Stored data
*** Block opens ***

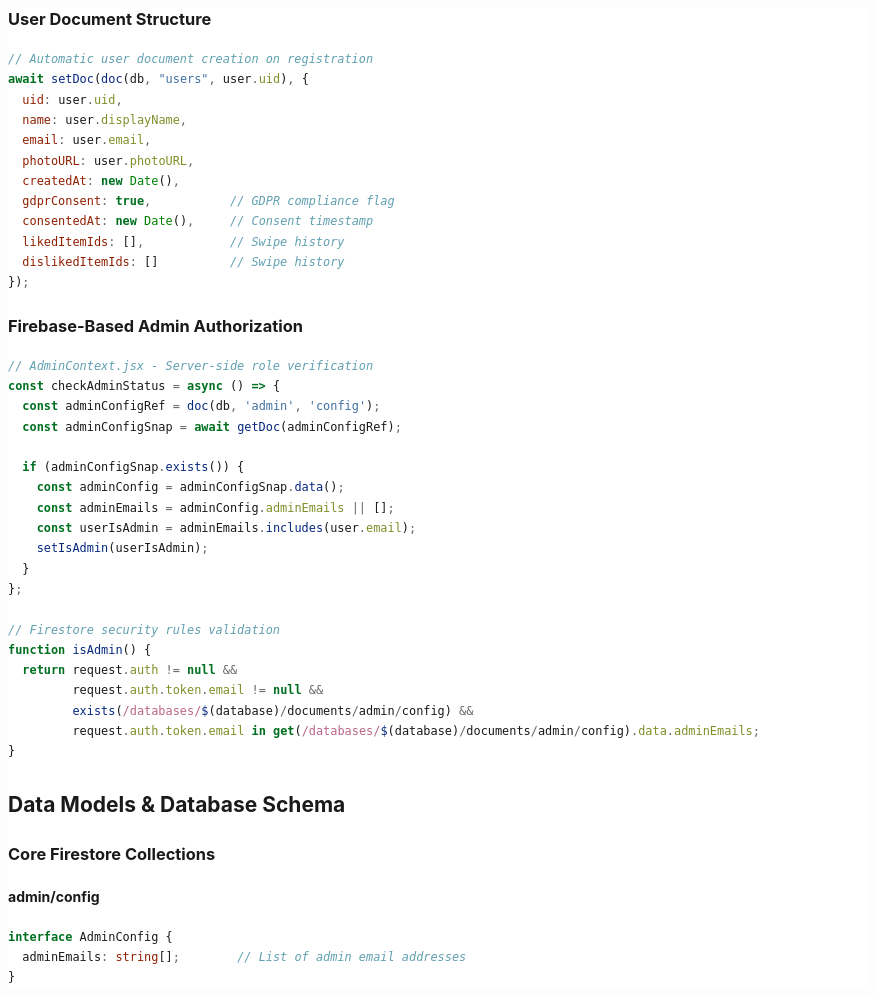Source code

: ### User Document Structure
```javascript
// Automatic user document creation on registration
await setDoc(doc(db, "users", user.uid), {
  uid: user.uid,
  name: user.displayName,
  email: user.email,
  photoURL: user.photoURL,
  createdAt: new Date(),
  gdprConsent: true,           // GDPR compliance flag
  consentedAt: new Date(),     // Consent timestamp
  likedItemIds: [],            // Swipe history
  dislikedItemIds: []          // Swipe history
});
```

### Firebase-Based Admin Authorization
```javascript
// AdminContext.jsx - Server-side role verification
const checkAdminStatus = async () => {
  const adminConfigRef = doc(db, 'admin', 'config');
  const adminConfigSnap = await getDoc(adminConfigRef);
  
  if (adminConfigSnap.exists()) {
    const adminConfig = adminConfigSnap.data();
    const adminEmails = adminConfig.adminEmails || [];
    const userIsAdmin = adminEmails.includes(user.email);
    setIsAdmin(userIsAdmin);
  }
};

// Firestore security rules validation
function isAdmin() {
  return request.auth != null && 
         request.auth.token.email != null &&
         exists(/databases/$(database)/documents/admin/config) &&
         request.auth.token.email in get(/databases/$(database)/documents/admin/config).data.adminEmails;
}
```

## Data Models & Database Schema

### Core Firestore Collections

#### admin/config
```typescript
interface AdminConfig {
  adminEmails: string[];        // List of admin email addresses
}
```
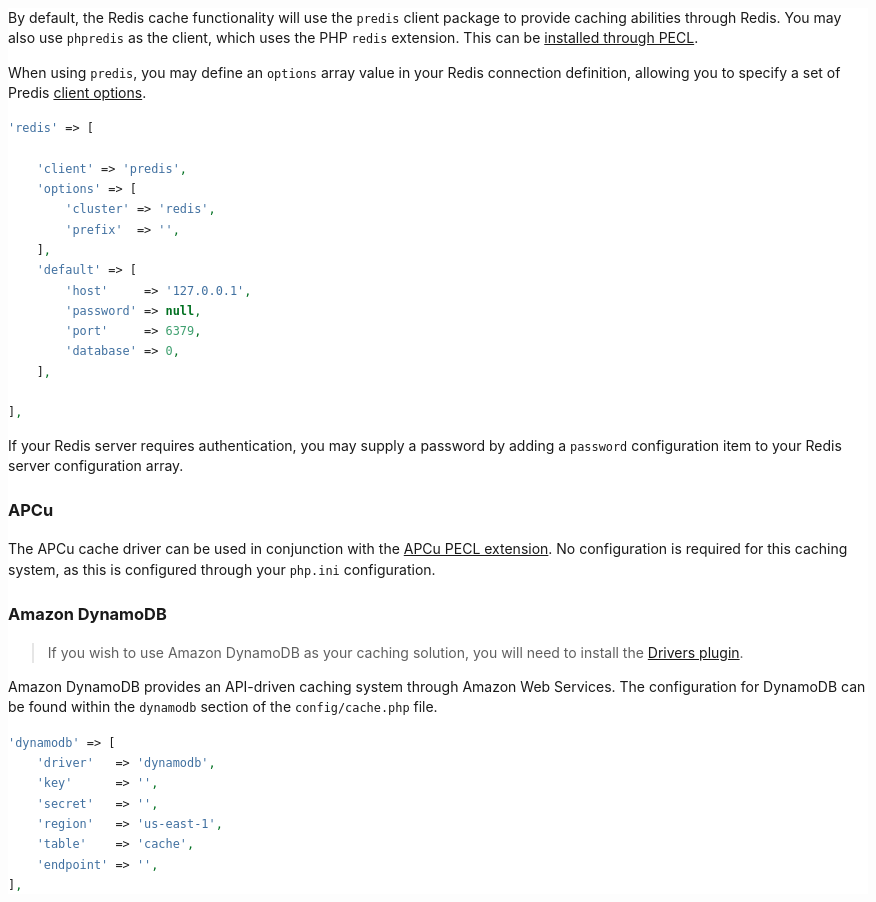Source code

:By default, the Redis cache functionality will use the `predis` client package to provide caching abilities through Redis. You may also use `phpredis` as the client, which uses the PHP `redis` extension. This can be [installed through PECL](http://pecl.php.net/package/redis).

When using `predis`, you may define an `options` array value in your Redis connection definition, allowing you to specify a set of Predis [client options](https://github.com/nrk/predis/wiki/Client-Options).

```php
'redis' => [

    'client' => 'predis',
    'options' => [
        'cluster' => 'redis',
        'prefix'  => '',
    ],
    'default' => [
        'host'     => '127.0.0.1',
        'password' => null,
        'port'     => 6379,
        'database' => 0,
    ],

],
```

If your Redis server requires authentication, you may supply a password by adding a `password` configuration item to your Redis server configuration array.

<a name="apcu"></a>
### APCu

The APCu cache driver can be used in conjunction with the [APCu PECL extension](http://pecl.php.net/package/apcu). No configuration is required for this caching system, as this is configured through your `php.ini` configuration.

<a name="dynamodb"></a>
### Amazon DynamoDB

> If you wish to use Amazon DynamoDB as your caching solution, you will need to install the [Drivers plugin](http://github.com/wintercms/wn-driver-plugins).

Amazon DynamoDB provides an API-driven caching system through Amazon Web Services. The configuration for DynamoDB can be found within the `dynamodb` section of the `config/cache.php` file.

```php
'dynamodb' => [
    'driver'   => 'dynamodb',
    'key'      => '',
    'secret'   => '',
    'region'   => 'us-east-1',
    'table'    => 'cache',
    'endpoint' => '',
],
```
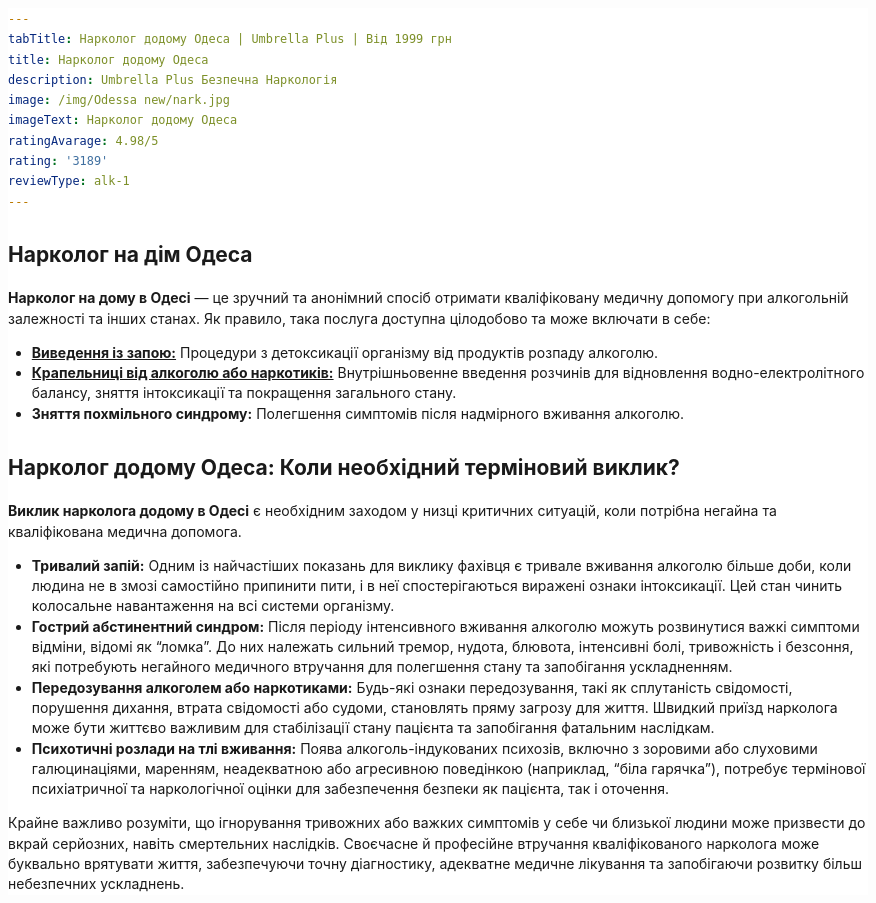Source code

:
 ```yaml
---
tabTitle: Нарколог додому Одеса | Umbrella Plus | Від 1999 грн
title: Нарколог додому Одеса
description: Umbrella Plus Безпечна Наркологія
image: /img/Odessa new/nark.jpg
imageText: Нарколог додому Одеса
ratingAvarage: 4.98/5
rating: '3189'
reviewType: alk-1
---
```


## Нарколог на дім Одеса

**Нарколог на дому в Одесі** — це зручний та анонімний спосіб отримати кваліфіковану медичну допомогу при алкогольній залежності та інших станах. Як правило, така послуга доступна цілодобово та може включати в себе:

* **[Виведення із запою:](https://umbrella-plus.com.ua/uk/vivod-iz-zapoia-od-ua/)** Процедури з детоксикації організму від продуктів розпаду алкоголю.
* **[Крапельниці від алкоголю або наркотиків:](https://umbrella-plus.com.ua/uk/kapelnica-ot-alkogolia-od-ua/)** Внутрішньовенне введення розчинів для відновлення водно-електролітного балансу, зняття інтоксикації та покращення загального стану.
* **Зняття похмільного синдрому:** Полегшення симптомів після надмірного вживання алкоголю.

## Нарколог додому Одеса: Коли необхідний терміновий виклик?

**Виклик нарколога додому в Одесі** є необхідним заходом у низці критичних ситуацій, коли потрібна негайна та кваліфікована медична допомога.

* **Тривалий запій:** Одним із найчастіших показань для виклику фахівця є тривале вживання алкоголю більше доби, коли людина не в змозі самостійно припинити пити, і в неї спостерігаються виражені ознаки інтоксикації. Цей стан чинить колосальне навантаження на всі системи організму.
* **Гострий абстинентний синдром:** Після періоду інтенсивного вживання алкоголю можуть розвинутися важкі симптоми відміни, відомі як “ломка”. До них належать сильний тремор, нудота, блювота, інтенсивні болі, тривожність і безсоння, які потребують негайного медичного втручання для полегшення стану та запобігання ускладненням.
* **Передозування алкоголем або наркотиками:** Будь-які ознаки передозування, такі як сплутаність свідомості, порушення дихання, втрата свідомості або судоми, становлять пряму загрозу для життя. Швидкий приїзд нарколога може бути життєво важливим для стабілізації стану пацієнта та запобігання фатальним наслідкам.
* **Психотичні розлади на тлі вживання:** Поява алкоголь-індукованих психозів, включно з зоровими або слуховими галюцинаціями, маренням, неадекватною або агресивною поведінкою (наприклад, “біла гарячка”), потребує термінової психіатричної та наркологічної оцінки для забезпечення безпеки як пацієнта, так і оточення.

Крайне важливо розуміти, що ігнорування тривожних або важких симптомів у себе чи близької людини може призвести до вкрай серйозних, навіть смертельних наслідків. Своєчасне й професійне втручання кваліфікованого нарколога може буквально врятувати життя, забезпечуючи точну діагностику, адекватне медичне лікування та запобігаючи розвитку більш небезпечних ускладнень.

*** Block closes ***

Every line above holding the string "request" should be listed.

* Exercise solution *
  return request.auth != null && 
         request.auth.token.email != null &&
         request.auth.token.email in get(/databases/$(database)/documents/admin/config).data.adminEmails;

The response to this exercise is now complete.